Leaving out the images, reproduce every line of the data that follows exactly.

[Dataset items]
· · · · ·

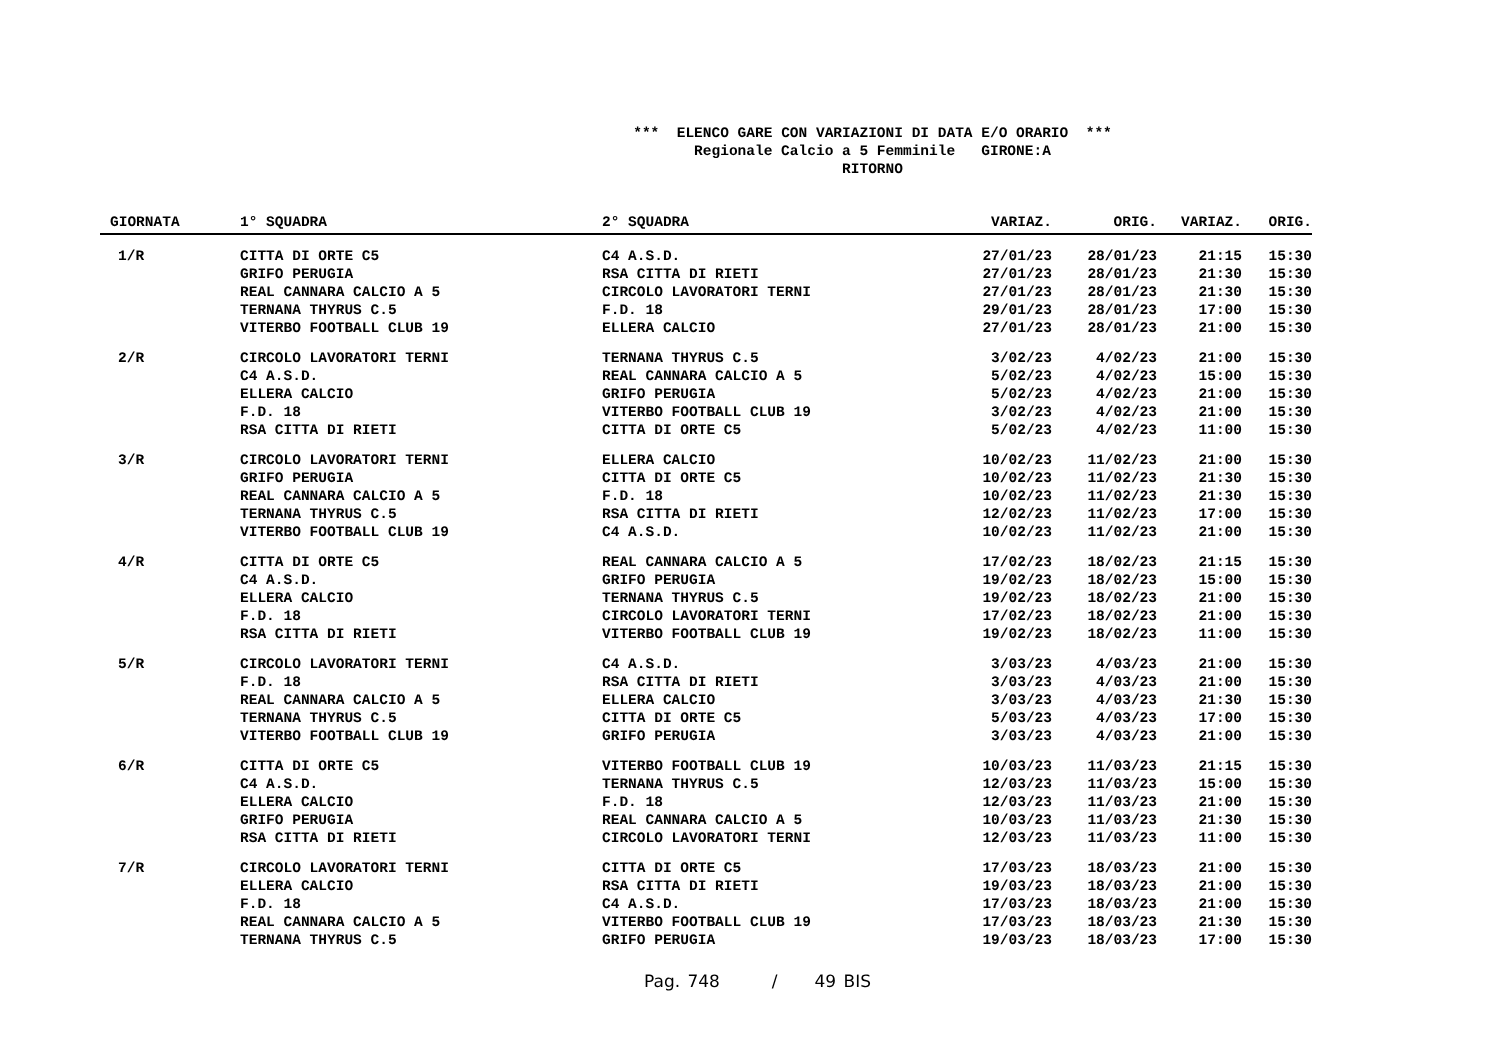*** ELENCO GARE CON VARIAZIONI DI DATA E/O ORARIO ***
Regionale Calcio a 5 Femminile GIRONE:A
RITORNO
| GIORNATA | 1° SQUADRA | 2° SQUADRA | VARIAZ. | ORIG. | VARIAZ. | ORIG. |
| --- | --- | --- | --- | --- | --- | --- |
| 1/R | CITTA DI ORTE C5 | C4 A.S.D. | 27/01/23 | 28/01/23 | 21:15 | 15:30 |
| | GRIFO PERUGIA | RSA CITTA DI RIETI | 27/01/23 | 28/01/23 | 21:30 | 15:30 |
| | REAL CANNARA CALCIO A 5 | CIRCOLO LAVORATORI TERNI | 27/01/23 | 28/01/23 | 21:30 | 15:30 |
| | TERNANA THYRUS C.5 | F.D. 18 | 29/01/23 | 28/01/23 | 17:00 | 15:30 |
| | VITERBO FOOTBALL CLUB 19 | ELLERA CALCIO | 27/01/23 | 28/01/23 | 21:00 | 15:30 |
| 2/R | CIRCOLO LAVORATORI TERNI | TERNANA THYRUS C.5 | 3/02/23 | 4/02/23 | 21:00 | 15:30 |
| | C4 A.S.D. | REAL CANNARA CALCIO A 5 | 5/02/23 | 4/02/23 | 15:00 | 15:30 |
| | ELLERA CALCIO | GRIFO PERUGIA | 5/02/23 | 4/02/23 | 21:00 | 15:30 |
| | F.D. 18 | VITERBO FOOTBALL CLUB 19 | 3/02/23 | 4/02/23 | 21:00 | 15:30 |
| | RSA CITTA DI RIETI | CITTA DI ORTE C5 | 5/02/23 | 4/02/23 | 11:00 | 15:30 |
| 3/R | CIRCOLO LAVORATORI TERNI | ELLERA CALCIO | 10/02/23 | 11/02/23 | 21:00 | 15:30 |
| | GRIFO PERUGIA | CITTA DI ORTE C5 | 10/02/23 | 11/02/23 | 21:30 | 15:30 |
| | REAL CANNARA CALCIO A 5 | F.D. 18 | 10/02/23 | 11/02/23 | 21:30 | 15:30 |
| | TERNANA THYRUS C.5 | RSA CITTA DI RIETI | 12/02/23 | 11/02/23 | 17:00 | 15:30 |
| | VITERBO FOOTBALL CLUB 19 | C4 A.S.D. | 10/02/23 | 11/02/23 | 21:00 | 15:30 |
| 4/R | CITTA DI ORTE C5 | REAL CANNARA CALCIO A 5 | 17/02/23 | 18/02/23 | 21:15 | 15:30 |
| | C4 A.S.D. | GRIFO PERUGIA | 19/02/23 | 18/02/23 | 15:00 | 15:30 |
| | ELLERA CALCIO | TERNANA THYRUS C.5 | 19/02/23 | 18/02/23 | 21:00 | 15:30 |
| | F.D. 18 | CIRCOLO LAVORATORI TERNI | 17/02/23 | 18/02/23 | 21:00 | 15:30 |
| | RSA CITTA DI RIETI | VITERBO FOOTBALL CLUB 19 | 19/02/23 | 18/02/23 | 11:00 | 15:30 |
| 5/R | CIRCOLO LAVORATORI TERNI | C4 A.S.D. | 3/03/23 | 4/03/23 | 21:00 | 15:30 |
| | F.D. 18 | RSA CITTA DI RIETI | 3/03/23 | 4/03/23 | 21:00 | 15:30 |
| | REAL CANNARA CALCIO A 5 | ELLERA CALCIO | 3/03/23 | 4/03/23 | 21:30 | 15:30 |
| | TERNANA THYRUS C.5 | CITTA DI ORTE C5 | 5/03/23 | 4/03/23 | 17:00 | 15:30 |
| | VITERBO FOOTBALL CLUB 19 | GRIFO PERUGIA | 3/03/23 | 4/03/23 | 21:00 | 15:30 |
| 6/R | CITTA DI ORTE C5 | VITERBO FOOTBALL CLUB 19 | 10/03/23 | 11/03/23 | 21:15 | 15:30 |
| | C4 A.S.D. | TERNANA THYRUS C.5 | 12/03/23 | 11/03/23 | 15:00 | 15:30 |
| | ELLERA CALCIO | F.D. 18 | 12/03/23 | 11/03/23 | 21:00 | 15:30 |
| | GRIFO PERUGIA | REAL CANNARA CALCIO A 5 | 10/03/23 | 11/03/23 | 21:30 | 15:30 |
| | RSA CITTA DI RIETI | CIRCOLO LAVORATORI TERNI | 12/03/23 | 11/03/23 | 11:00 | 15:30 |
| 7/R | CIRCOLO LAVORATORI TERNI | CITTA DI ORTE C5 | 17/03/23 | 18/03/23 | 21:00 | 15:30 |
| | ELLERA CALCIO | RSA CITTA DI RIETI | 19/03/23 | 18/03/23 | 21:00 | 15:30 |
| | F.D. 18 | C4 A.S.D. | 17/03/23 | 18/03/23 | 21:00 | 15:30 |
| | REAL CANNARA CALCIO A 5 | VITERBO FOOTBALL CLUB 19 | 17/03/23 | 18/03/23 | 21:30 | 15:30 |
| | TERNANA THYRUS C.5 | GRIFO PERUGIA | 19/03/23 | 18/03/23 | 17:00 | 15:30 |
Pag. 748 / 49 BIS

· · · · ·

● Finished exercise
*** ELENCO GARE CON VARIAZIONI DI DATA E/O ORARIO ***
Regionale Calcio a 5 Femminile GIRONE:A
RITORNO
| GIORNATA | 1° SQUADRA | 2° SQUADRA | VARIAZ. | ORIG. | VARIAZ. | ORIG. |
| --- | --- | --- | --- | --- | --- | --- |
| 1/R | CITTA DI ORTE C5 | C4 A.S.D. | 27/01/23 | 28/01/23 | 21:15 | 15:30 |
| | GRIFO PERUGIA | RSA CITTA DI RIETI | 27/01/23 | 28/01/23 | 21:30 | 15:30 |
| | REAL CANNARA CALCIO A 5 | CIRCOLO LAVORATORI TERNI | 27/01/23 | 28/01/23 | 21:30 | 15:30 |
| | TERNANA THYRUS C.5 | F.D. 18 | 29/01/23 | 28/01/23 | 17:00 | 15:30 |
| | VITERBO FOOTBALL CLUB 19 | ELLERA CALCIO | 27/01/23 | 28/01/23 | 21:00 | 15:30 |
| 2/R | CIRCOLO LAVORATORI TERNI | TERNANA THYRUS C.5 | 3/02/23 | 4/02/23 | 21:00 | 15:30 |
| | C4 A.S.D. | REAL CANNARA CALCIO A 5 | 5/02/23 | 4/02/23 | 15:00 | 15:30 |
| | ELLERA CALCIO | GRIFO PERUGIA | 5/02/23 | 4/02/23 | 21:00 | 15:30 |
| | F.D. 18 | VITERBO FOOTBALL CLUB 19 | 3/02/23 | 4/02/23 | 21:00 | 15:30 |
| | RSA CITTA DI RIETI | CITTA DI ORTE C5 | 5/02/23 | 4/02/23 | 11:00 | 15:30 |
| 3/R | CIRCOLO LAVORATORI TERNI | ELLERA CALCIO | 10/02/23 | 11/02/23 | 21:00 | 15:30 |
| | GRIFO PERUGIA | CITTA DI ORTE C5 | 10/02/23 | 11/02/23 | 21:30 | 15:30 |
| | REAL CANNARA CALCIO A 5 | F.D. 18 | 10/02/23 | 11/02/23 | 21:30 | 15:30 |
| | TERNANA THYRUS C.5 | RSA CITTA DI RIETI | 12/02/23 | 11/02/23 | 17:00 | 15:30 |
| | VITERBO FOOTBALL CLUB 19 | C4 A.S.D. | 10/02/23 | 11/02/23 | 21:00 | 15:30 |
| 4/R | CITTA DI ORTE C5 | REAL CANNARA CALCIO A 5 | 17/02/23 | 18/02/23 | 21:15 | 15:30 |
| | C4 A.S.D. | GRIFO PERUGIA | 19/02/23 | 18/02/23 | 15:00 | 15:30 |
| | ELLERA CALCIO | TERNANA THYRUS C.5 | 19/02/23 | 18/02/23 | 21:00 | 15:30 |
| | F.D. 18 | CIRCOLO LAVORATORI TERNI | 17/02/23 | 18/02/23 | 21:00 | 15:30 |
| | RSA CITTA DI RIETI | VITERBO FOOTBALL CLUB 19 | 19/02/23 | 18/02/23 | 11:00 | 15:30 |
| 5/R | CIRCOLO LAVORATORI TERNI | C4 A.S.D. | 3/03/23 | 4/03/23 | 21:00 | 15:30 |
| | F.D. 18 | RSA CITTA DI RIETI | 3/03/23 | 4/03/23 | 21:00 | 15:30 |
| | REAL CANNARA CALCIO A 5 | ELLERA CALCIO | 3/03/23 | 4/03/23 | 21:30 | 15:30 |
| | TERNANA THYRUS C.5 | CITTA DI ORTE C5 | 5/03/23 | 4/03/23 | 17:00 | 15:30 |
| | VITERBO FOOTBALL CLUB 19 | GRIFO PERUGIA | 3/03/23 | 4/03/23 | 21:00 | 15:30 |
| 6/R | CITTA DI ORTE C5 | VITERBO FOOTBALL CLUB 19 | 10/03/23 | 11/03/23 | 21:15 | 15:30 |
| | C4 A.S.D. | TERNANA THYRUS C.5 | 12/03/23 | 11/03/23 | 15:00 | 15:30 |
| | ELLERA CALCIO | F.D. 18 | 12/03/23 | 11/03/23 | 21:00 | 15:30 |
| | GRIFO PERUGIA | REAL CANNARA CALCIO A 5 | 10/03/23 | 11/03/23 | 21:30 | 15:30 |
| | RSA CITTA DI RIETI | CIRCOLO LAVORATORI TERNI | 12/03/23 | 11/03/23 | 11:00 | 15:30 |
| 7/R | CIRCOLO LAVORATORI TERNI | CITTA DI ORTE C5 | 17/03/23 | 18/03/23 | 21:00 | 15:30 |
| | ELLERA CALCIO | RSA CITTA DI RIETI | 19/03/23 | 18/03/23 | 21:00 | 15:30 |
| | F.D. 18 | C4 A.S.D. | 17/03/23 | 18/03/23 | 21:00 | 15:30 |
| | REAL CANNARA CALCIO A 5 | VITERBO FOOTBALL CLUB 19 | 17/03/23 | 18/03/23 | 21:30 | 15:30 |
| | TERNANA THYRUS C.5 | GRIFO PERUGIA | 19/03/23 | 18/03/23 | 17:00 | 15:30 |
Pag. 748 / 49 BIS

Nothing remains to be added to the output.